“Although I don’t understand why such a good man at his job should be practicing in a little one-horse place like Monkshaven,” retorted Geoffrey maliciously.
“Probably he went there on account of his wife’s health,” suggested Elisabeth. “He says she is an invalid.”
“Oh, well”—Geoffrey yielded unwillingly—“I suppose you’ll go, Sara. But if the experiment isn’t a success you must come back to us at once. Is that a bargain?”
Sara hesitated.
“Promise,” commanded Geoffrey. “Or”—firmly—“I’m hanged if we let you go at all.”
“Very well,” agreed Sara meekly. “I’ll promise.”
“I hope the experiment will be an utter failure,” observed Tim, later on, when he and Sara were alone together. He spoke with an oddly curt—almost inimical—inflection in his voice.
“Now that’s unkind of you, Tim,” she protested smilingly. “I thought you were a good enough pal not to want to chortle over me—as I know Geoffrey will—should the thing turn out a frost!”

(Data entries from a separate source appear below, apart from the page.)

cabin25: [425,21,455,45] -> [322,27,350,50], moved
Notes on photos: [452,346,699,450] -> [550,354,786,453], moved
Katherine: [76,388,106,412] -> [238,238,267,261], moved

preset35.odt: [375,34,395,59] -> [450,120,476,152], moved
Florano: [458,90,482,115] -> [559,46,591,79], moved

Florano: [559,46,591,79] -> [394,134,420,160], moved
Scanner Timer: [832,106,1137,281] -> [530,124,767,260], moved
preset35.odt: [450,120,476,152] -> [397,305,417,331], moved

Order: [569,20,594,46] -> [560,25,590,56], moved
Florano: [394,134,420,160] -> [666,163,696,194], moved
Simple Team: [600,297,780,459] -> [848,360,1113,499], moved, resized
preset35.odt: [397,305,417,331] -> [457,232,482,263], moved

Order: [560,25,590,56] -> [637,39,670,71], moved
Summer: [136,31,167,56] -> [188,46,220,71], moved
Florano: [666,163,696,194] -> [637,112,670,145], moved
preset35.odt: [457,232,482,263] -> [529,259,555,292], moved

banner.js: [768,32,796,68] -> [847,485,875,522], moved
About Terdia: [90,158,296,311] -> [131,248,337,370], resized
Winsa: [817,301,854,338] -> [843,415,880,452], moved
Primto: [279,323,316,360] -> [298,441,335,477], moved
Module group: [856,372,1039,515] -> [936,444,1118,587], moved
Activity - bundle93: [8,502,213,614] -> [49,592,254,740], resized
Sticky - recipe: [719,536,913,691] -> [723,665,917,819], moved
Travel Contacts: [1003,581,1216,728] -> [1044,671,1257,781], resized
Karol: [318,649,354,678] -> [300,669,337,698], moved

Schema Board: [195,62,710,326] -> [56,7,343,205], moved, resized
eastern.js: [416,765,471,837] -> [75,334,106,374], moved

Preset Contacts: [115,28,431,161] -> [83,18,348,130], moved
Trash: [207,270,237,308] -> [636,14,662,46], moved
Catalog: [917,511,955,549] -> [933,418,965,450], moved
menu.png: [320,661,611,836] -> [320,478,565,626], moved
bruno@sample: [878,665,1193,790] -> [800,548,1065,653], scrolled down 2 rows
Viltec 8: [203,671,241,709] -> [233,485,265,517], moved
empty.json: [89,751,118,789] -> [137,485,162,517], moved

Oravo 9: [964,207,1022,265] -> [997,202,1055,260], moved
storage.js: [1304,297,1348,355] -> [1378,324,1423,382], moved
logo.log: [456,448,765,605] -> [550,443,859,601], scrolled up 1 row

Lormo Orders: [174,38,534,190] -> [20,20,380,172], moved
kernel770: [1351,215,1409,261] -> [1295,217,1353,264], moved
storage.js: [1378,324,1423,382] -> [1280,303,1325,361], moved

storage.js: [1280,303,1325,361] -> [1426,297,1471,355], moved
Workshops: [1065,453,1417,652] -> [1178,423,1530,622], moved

“Well, I’m not, then,” he returned roughly.
The churlish tones were so unlike Tim that Sara looked up at him in some amazement. He was staring down at her with a strange, awakened expression in his eyes; his face was very white and his mouth working.
With a sudden apprehension of what was impending, she sprang up, stretching out her hand as though to ward it off.
“No—no, Tim. It isn’t—don’t say it’s that——”
He caught her hand and held it between both his.
“But it is that,” he said, speaking very fast, the serenity of his face all broken up by the surge of emotion that had gripped him. “It is that. I love you. I didn’t know it till you spoke of going away. Sara—”
“Oh, I’m sorry, I’m sorry!” She broke in hastily. “Don’t say any more, Tim—please don’t!”
In the silence that followed the two young faces peered at each other—the one desperate with love, the other full of infinite regret and pleading.
At last—
“It’s no use, then?” said Tim dully. “You don’t care?”
“I’m afraid I don’t—not like that. I thought we were friends—just friends, Tim,” she urged.
Tim lifted his head, and she saw that somehow, in the last few minutes, he had grown suddenly older. His gay, smiling mouth had set itself sternly; the beautiful boyish face had become a man’s.
“I thought so, too,” he said gently. “But I know now that what I feel for you isn’t friendship. It’s”—with a short, grim laugh—“something much more than that. Tell me, Sara—will there ever be any chance for me?”
She hesitated. She was so genuinely fond of him that she hated to give him pain. Looking at him, standing before her in his splendid young manhood, she wondered irritably why she didn’t love him. He was pre-eminently loveable.
He caught eagerly at her hesitation.